A troubled adolescent girl dreams of setting fire to the world.
It starts with a stabbing and ends with a conflagration, and, in between, the novel never once telegraphs where it’s going. Serial surrealist Ball (A Cure for Suicide, 2015, etc.) has been justly accused of a variety of experimental ploys, but you can’t deny that when he delivers, it’s never quite what you expected. In this stark epistolary novel, the author fully occupies the inner life of a teenage girl, Lucia Stanton, who is writing down her experiences.
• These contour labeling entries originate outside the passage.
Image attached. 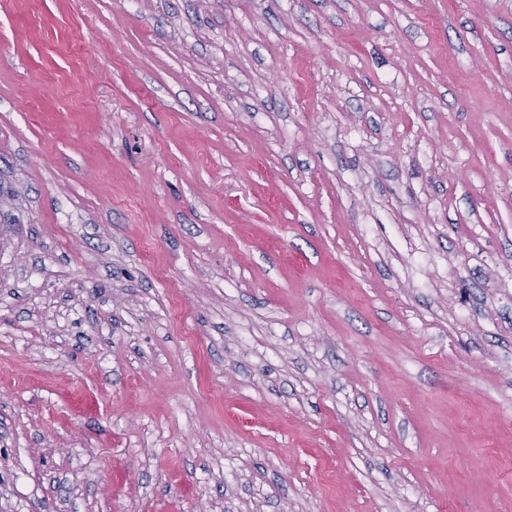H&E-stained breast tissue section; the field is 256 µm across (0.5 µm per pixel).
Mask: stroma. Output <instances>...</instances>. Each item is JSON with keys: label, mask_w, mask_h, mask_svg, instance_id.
<instances>
[{"label": "stroma", "mask_w": 512, "mask_h": 512, "mask_svg": "<svg viewBox=\"0 0 512 512\" xmlns=\"http://www.w3.org/2000/svg\"><path fill=\"white\" fill-rule=\"evenodd\" d=\"M512 512V0H0V512Z\"/></svg>", "instance_id": "obj_1"}]
</instances>
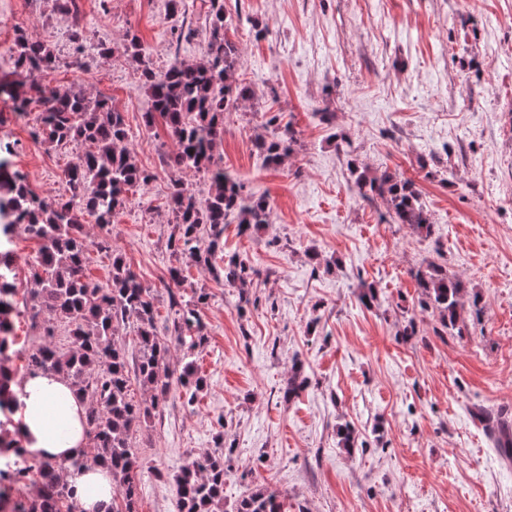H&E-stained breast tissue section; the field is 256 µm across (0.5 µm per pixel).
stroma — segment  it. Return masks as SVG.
I'll return each mask as SVG.
<instances>
[{
	"mask_svg": "<svg viewBox=\"0 0 512 512\" xmlns=\"http://www.w3.org/2000/svg\"><path fill=\"white\" fill-rule=\"evenodd\" d=\"M208 7L184 0L171 18L165 0H76L70 12L54 0H0V81L23 32L52 46L55 86L108 98L125 116L128 147L152 179L111 223L81 213L85 274L107 283L120 253L152 290L163 337L175 318L163 284L178 265L166 247L177 146L163 121L145 125L140 67L117 48L131 32L153 68L176 54L198 62ZM224 9L237 77L253 96L227 113L218 152L245 193L270 199V223L249 234L224 227L225 254L260 271L252 304L182 265L180 295L210 294L200 311L207 341L193 354L207 387L189 405L173 386L134 434L138 512H177L175 475L219 445L226 512L263 484L286 512H512V461L474 416L482 408L512 422V0H224ZM182 28L192 38L179 40ZM100 42L114 55H98ZM274 114L296 141L268 165L253 142ZM35 124L0 96L14 169L39 197H70L65 170L89 146L48 147L33 140ZM356 167L413 180L432 235L364 200ZM104 237L112 252L97 249ZM38 247L22 232L7 245L18 296L32 286ZM431 262L481 297L465 336L439 335L437 314L419 306L413 274ZM364 282L378 290L369 307ZM410 320L417 333L408 337ZM296 359L310 384L287 402ZM346 424L361 448H340Z\"/></svg>",
	"mask_w": 512,
	"mask_h": 512,
	"instance_id": "obj_1",
	"label": "stroma"
}]
</instances>
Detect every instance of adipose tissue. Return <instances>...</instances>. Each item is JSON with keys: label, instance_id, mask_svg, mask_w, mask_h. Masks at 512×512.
I'll return each instance as SVG.
<instances>
[{"label": "adipose tissue", "instance_id": "obj_1", "mask_svg": "<svg viewBox=\"0 0 512 512\" xmlns=\"http://www.w3.org/2000/svg\"><path fill=\"white\" fill-rule=\"evenodd\" d=\"M23 413L20 435L30 453L65 464L64 477L83 512H107L112 475L102 464L75 469L71 460L85 445L86 402L72 385L52 373L24 378L18 392Z\"/></svg>", "mask_w": 512, "mask_h": 512}]
</instances>
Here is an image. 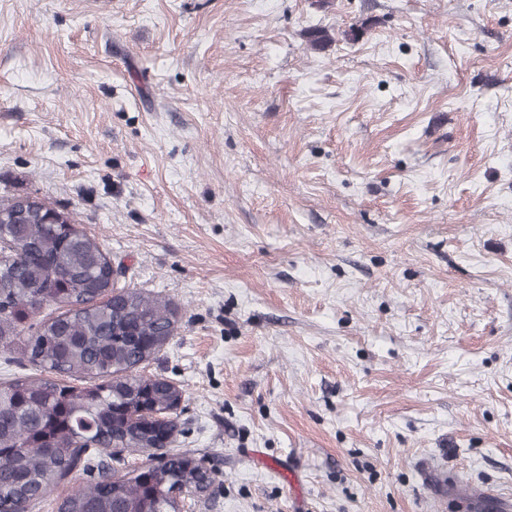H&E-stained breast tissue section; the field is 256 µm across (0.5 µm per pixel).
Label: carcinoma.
Instances as JSON below:
<instances>
[{"label": "carcinoma", "mask_w": 512, "mask_h": 512, "mask_svg": "<svg viewBox=\"0 0 512 512\" xmlns=\"http://www.w3.org/2000/svg\"><path fill=\"white\" fill-rule=\"evenodd\" d=\"M321 50L329 31L311 28ZM17 196L0 200V346L57 378L17 377L0 384V512H18L115 443L160 457L148 473H106L67 496L60 512H175L168 493L199 485L187 454L157 445L146 414L164 413L183 391L139 372L176 330L174 307L137 288H118L95 236L56 208ZM67 310L22 337V325L45 304ZM86 382L82 387L69 380Z\"/></svg>", "instance_id": "carcinoma-1"}]
</instances>
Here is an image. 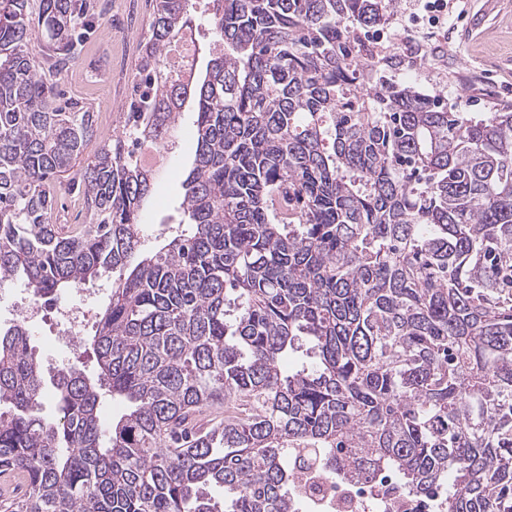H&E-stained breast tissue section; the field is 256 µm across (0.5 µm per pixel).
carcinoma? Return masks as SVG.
I'll return each instance as SVG.
<instances>
[{"label":"carcinoma","instance_id":"1","mask_svg":"<svg viewBox=\"0 0 512 512\" xmlns=\"http://www.w3.org/2000/svg\"><path fill=\"white\" fill-rule=\"evenodd\" d=\"M394 4L209 0L201 72L173 56L193 0H156L141 93L101 140L46 77L86 8L0 0V285L114 278L97 379L62 375L53 421L29 336L0 330V473L25 487L8 512H295L298 454L335 481L393 470L420 499L450 478L446 512H512V112L467 119L377 76L400 59L356 27ZM187 103V228L147 249L155 173L135 153L173 145ZM64 191L87 215L65 233ZM103 391L128 403L106 428Z\"/></svg>","mask_w":512,"mask_h":512}]
</instances>
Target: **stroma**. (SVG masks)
Instances as JSON below:
<instances>
[{"label": "stroma", "mask_w": 512, "mask_h": 512, "mask_svg": "<svg viewBox=\"0 0 512 512\" xmlns=\"http://www.w3.org/2000/svg\"><path fill=\"white\" fill-rule=\"evenodd\" d=\"M496 2L490 11L484 0H466L464 13L449 17L447 32L436 43L421 47L410 39L413 26L404 0H397L384 25L385 35L372 31L364 40L395 48L400 55V68L388 74L391 82L441 95L452 111L480 119L488 112L512 109V0ZM154 5L155 0H112L111 10L92 23L75 64L59 80L66 97L82 101L109 120L128 110L138 96L137 57ZM195 145L191 115L186 112L146 208V245H153L162 229L179 222L182 181Z\"/></svg>", "instance_id": "stroma-1"}]
</instances>
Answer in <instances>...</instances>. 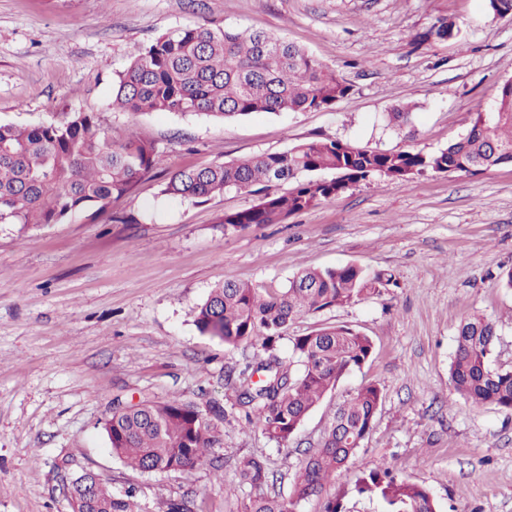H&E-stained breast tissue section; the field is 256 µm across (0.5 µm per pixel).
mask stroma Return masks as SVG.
Masks as SVG:
<instances>
[{
    "mask_svg": "<svg viewBox=\"0 0 512 512\" xmlns=\"http://www.w3.org/2000/svg\"><path fill=\"white\" fill-rule=\"evenodd\" d=\"M488 0H0V122L94 113L106 132L152 141L159 162L106 214L42 227L0 224V512H69L61 475L93 473L133 491L147 512L191 497L198 512H244L237 459L265 460L268 492L289 496L339 395L377 384L373 427L346 471L299 512H382L357 492L386 463L426 487L437 512H512V413L465 401L448 382L460 323L496 322L491 367L512 368V164L475 175L374 177L288 218L225 232L218 217L259 194L197 203L160 192L178 169L280 152L314 140L378 151L433 152L467 134L512 79V18ZM440 18L459 39L422 41ZM197 23L296 42L351 87L335 107L232 121L112 108L117 74L160 34ZM409 112L397 126L390 112ZM356 263L398 287L306 315L291 339L327 325L370 336L374 352L315 407L288 447L245 425L228 374L255 347L201 334L194 309L225 280L285 287L306 269ZM219 402L223 447L185 474H146L110 452L115 402Z\"/></svg>",
    "mask_w": 512,
    "mask_h": 512,
    "instance_id": "stroma-1",
    "label": "stroma"
}]
</instances>
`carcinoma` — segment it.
<instances>
[{"instance_id": "1", "label": "carcinoma", "mask_w": 512, "mask_h": 512, "mask_svg": "<svg viewBox=\"0 0 512 512\" xmlns=\"http://www.w3.org/2000/svg\"><path fill=\"white\" fill-rule=\"evenodd\" d=\"M458 31L437 20L424 40H448ZM350 86L303 48L264 31L230 32L194 25L156 37L117 74L112 107L132 114L174 112L227 121L254 112L328 109ZM498 109L477 115L468 133L432 153L381 152L330 140L297 144L286 151L174 171L161 193L207 199L228 189L264 191L250 209L218 218L224 231L280 224L368 177L407 182L427 172L478 174L512 164V79L498 89ZM154 143L104 132L92 112H64L50 123H0V224H62L77 215L106 212L112 199L128 195L153 169ZM336 172L331 181L309 178L279 193L273 187L301 173ZM398 286L388 272L351 263L298 274L282 289L226 281L195 308L201 333L227 346L260 347L262 355L234 382L236 403L247 425L286 447L310 411L371 357L370 337L345 325L323 326L291 340L288 361L276 353L294 320L364 300ZM497 325L481 316L458 328L450 383L465 400L512 413V370L492 369L488 359ZM263 370L251 381L248 371ZM382 400L375 384L344 396L318 444L304 452L289 497L269 495L265 463L250 457L237 465L238 482L256 493L246 512H297L340 475L372 427ZM224 409L215 401L202 410L177 399L118 404L104 422L112 455L141 472L184 474L223 444L216 423ZM361 494L380 500L384 512H436L429 490L397 478L378 464L357 480ZM73 498L95 512H143L128 490L117 495L107 482L75 479Z\"/></svg>"}]
</instances>
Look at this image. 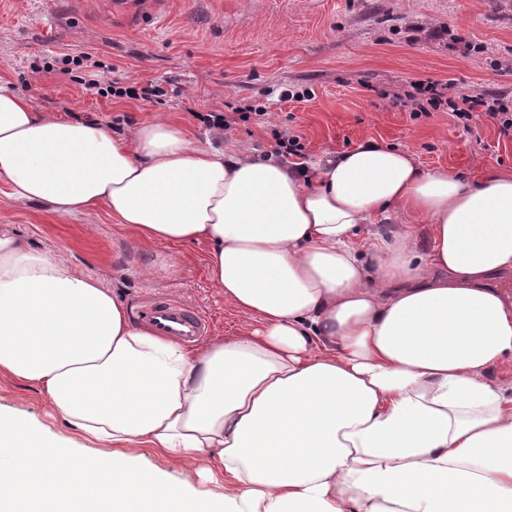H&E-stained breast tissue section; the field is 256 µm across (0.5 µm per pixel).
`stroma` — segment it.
I'll list each match as a JSON object with an SVG mask.
<instances>
[{
    "label": "stroma",
    "instance_id": "obj_1",
    "mask_svg": "<svg viewBox=\"0 0 512 512\" xmlns=\"http://www.w3.org/2000/svg\"><path fill=\"white\" fill-rule=\"evenodd\" d=\"M113 0H0V84L26 92L32 109L109 121L130 136L142 121L164 119L205 148L271 154V128L304 138L306 163L372 139L408 152L422 167L469 176L493 163L512 174V136L480 120L457 126L444 112L411 118L386 92L410 81L453 79L478 91L512 94V74L495 63L512 56V0H168L161 24L135 29L114 21ZM93 55L113 77L178 86L165 104L91 99L69 75L33 76V64L67 53ZM310 100L281 102L286 87ZM262 106V122L215 136L186 112L223 102ZM30 250L64 258L99 278L131 312L154 297L194 305L211 337L249 330L252 320L225 301L207 276L202 244L167 248L140 240L105 210L63 215L44 203L10 197L0 185V225ZM0 409L53 433L64 432L35 387L0 375Z\"/></svg>",
    "mask_w": 512,
    "mask_h": 512
}]
</instances>
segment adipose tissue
<instances>
[{
	"instance_id": "adipose-tissue-1",
	"label": "adipose tissue",
	"mask_w": 512,
	"mask_h": 512,
	"mask_svg": "<svg viewBox=\"0 0 512 512\" xmlns=\"http://www.w3.org/2000/svg\"><path fill=\"white\" fill-rule=\"evenodd\" d=\"M0 183L138 238L203 242L249 333L193 351L0 225V374L37 386L98 454L0 412V512H512V175L428 170L367 141L301 177L179 127L33 111L0 85ZM405 211L433 227L428 257ZM224 479L169 480L133 444Z\"/></svg>"
}]
</instances>
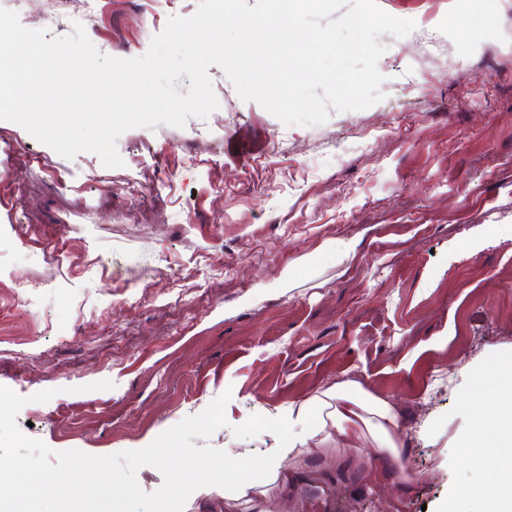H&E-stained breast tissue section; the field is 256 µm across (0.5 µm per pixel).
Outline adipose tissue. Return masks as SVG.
Wrapping results in <instances>:
<instances>
[{
  "label": "adipose tissue",
  "mask_w": 512,
  "mask_h": 512,
  "mask_svg": "<svg viewBox=\"0 0 512 512\" xmlns=\"http://www.w3.org/2000/svg\"><path fill=\"white\" fill-rule=\"evenodd\" d=\"M474 381L485 404L495 409L490 421L497 431L496 437L472 458L475 466L492 476L491 482L476 487L475 493L485 498L488 512H512V354L494 357L476 371ZM275 415L288 429V438L257 461L250 481H237L232 467H225V501L261 499L265 486L271 483L288 489L295 480L284 464L300 456V442L350 440L356 436L360 423L371 416L376 419L374 442L378 454L389 456L393 464L401 462L396 451L403 433L400 412L358 381L325 385L311 400L289 404L276 410Z\"/></svg>",
  "instance_id": "ef3b65f1"
}]
</instances>
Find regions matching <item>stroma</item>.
I'll use <instances>...</instances> for the list:
<instances>
[{
	"label": "stroma",
	"instance_id": "35a3bbf8",
	"mask_svg": "<svg viewBox=\"0 0 512 512\" xmlns=\"http://www.w3.org/2000/svg\"><path fill=\"white\" fill-rule=\"evenodd\" d=\"M383 98L285 126L216 66L219 102L184 127L124 132L122 167L67 159L0 121V385L56 452L125 451L175 432L239 477L279 447L276 407L357 379L405 421L417 475L374 463L369 428L306 442L272 512H442L479 484L459 463L482 402L470 375L512 352V0H378ZM28 29L81 23L104 54L144 55L198 0H0ZM109 380L107 391L86 384ZM185 512H253L181 482Z\"/></svg>",
	"mask_w": 512,
	"mask_h": 512
}]
</instances>
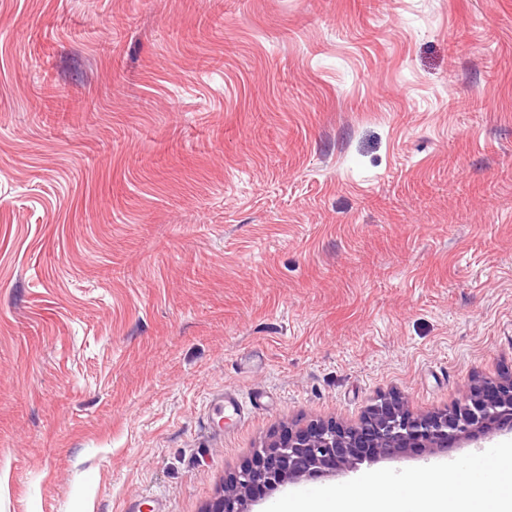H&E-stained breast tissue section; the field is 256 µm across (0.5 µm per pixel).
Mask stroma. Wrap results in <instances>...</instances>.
I'll list each match as a JSON object with an SVG mask.
<instances>
[{"label":"stroma","mask_w":512,"mask_h":512,"mask_svg":"<svg viewBox=\"0 0 512 512\" xmlns=\"http://www.w3.org/2000/svg\"><path fill=\"white\" fill-rule=\"evenodd\" d=\"M510 370L512 0H0V512H205Z\"/></svg>","instance_id":"35a3bbf8"}]
</instances>
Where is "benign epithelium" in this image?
Segmentation results:
<instances>
[{
    "label": "benign epithelium",
    "mask_w": 512,
    "mask_h": 512,
    "mask_svg": "<svg viewBox=\"0 0 512 512\" xmlns=\"http://www.w3.org/2000/svg\"><path fill=\"white\" fill-rule=\"evenodd\" d=\"M512 424V373L481 375L448 408L419 414L396 395L379 394L358 423L310 422L288 428L255 451L251 461L224 483V494L205 512H251L256 484L285 486L325 474L354 471L364 463L396 457L406 448H446L477 441L493 426Z\"/></svg>",
    "instance_id": "7a95c632"
}]
</instances>
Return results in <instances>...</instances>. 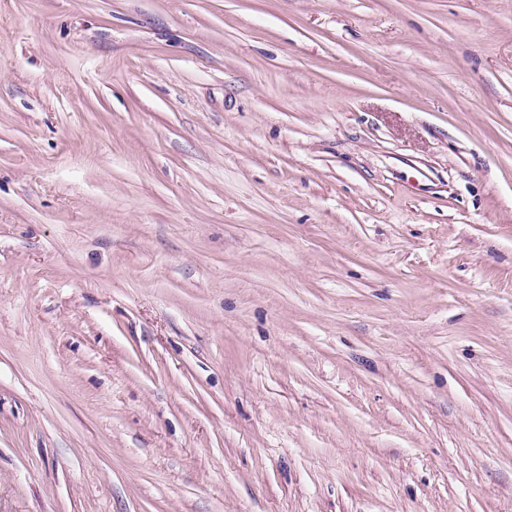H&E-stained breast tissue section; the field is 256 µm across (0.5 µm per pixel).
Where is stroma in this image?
Returning <instances> with one entry per match:
<instances>
[{
	"mask_svg": "<svg viewBox=\"0 0 512 512\" xmlns=\"http://www.w3.org/2000/svg\"><path fill=\"white\" fill-rule=\"evenodd\" d=\"M0 512H512V0H0Z\"/></svg>",
	"mask_w": 512,
	"mask_h": 512,
	"instance_id": "obj_1",
	"label": "stroma"
}]
</instances>
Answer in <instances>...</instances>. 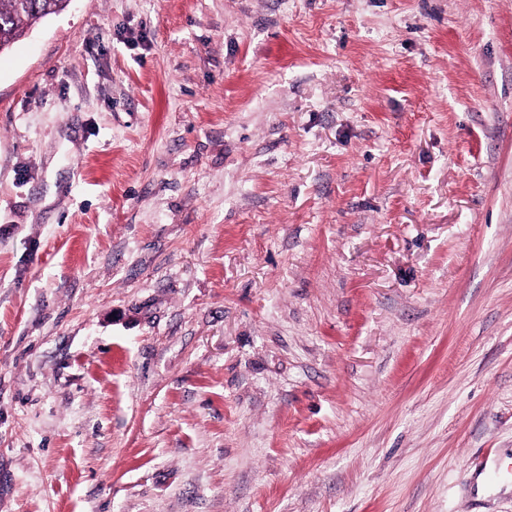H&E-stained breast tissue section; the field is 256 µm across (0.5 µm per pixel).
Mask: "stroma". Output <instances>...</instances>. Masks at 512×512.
Here are the masks:
<instances>
[{
    "mask_svg": "<svg viewBox=\"0 0 512 512\" xmlns=\"http://www.w3.org/2000/svg\"><path fill=\"white\" fill-rule=\"evenodd\" d=\"M512 0H72L0 55V512H512Z\"/></svg>",
    "mask_w": 512,
    "mask_h": 512,
    "instance_id": "1",
    "label": "stroma"
}]
</instances>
When we meet her, she’s in the principal’s office for stabbing a boy who touched her most treasured possession, her dead father’s Zippo lighter. “So, I said, many times I said it, don’t touch this lighter or I will kill you,” she writes. “I think because I am a girl people thought I didn’t mean it.” Lucia lives with her kindly but destitute aunt in a converted garage with an overgrown garden. She makes predictions—not telling the future, she stresses—and writes them down in The Book of How Things Will Go. She’s not as profane as Salinger’s Holden Caulfield, but they share a certain aimlessness and cynicism about adults that rings true. Over the course of the novel, Lucia visits her ailing mother, gets high, flunks out of school, and ultimately falls in with some disillusioned young people in an Arson Club that dares her to start a fire. She also pens a brilliant pamphlet of the same title that’s nested within the pages of her scribblings. “It takes you some years to become the person who can burn a building, so be it,” she writes. “Carry your matches in your pocket, look at the faces of those who surround you in the crowd. Are we not all the same? Do we not all strive to simply have enough?”
A brilliant portrayal of a girl who’s quite aware of what she’s going through.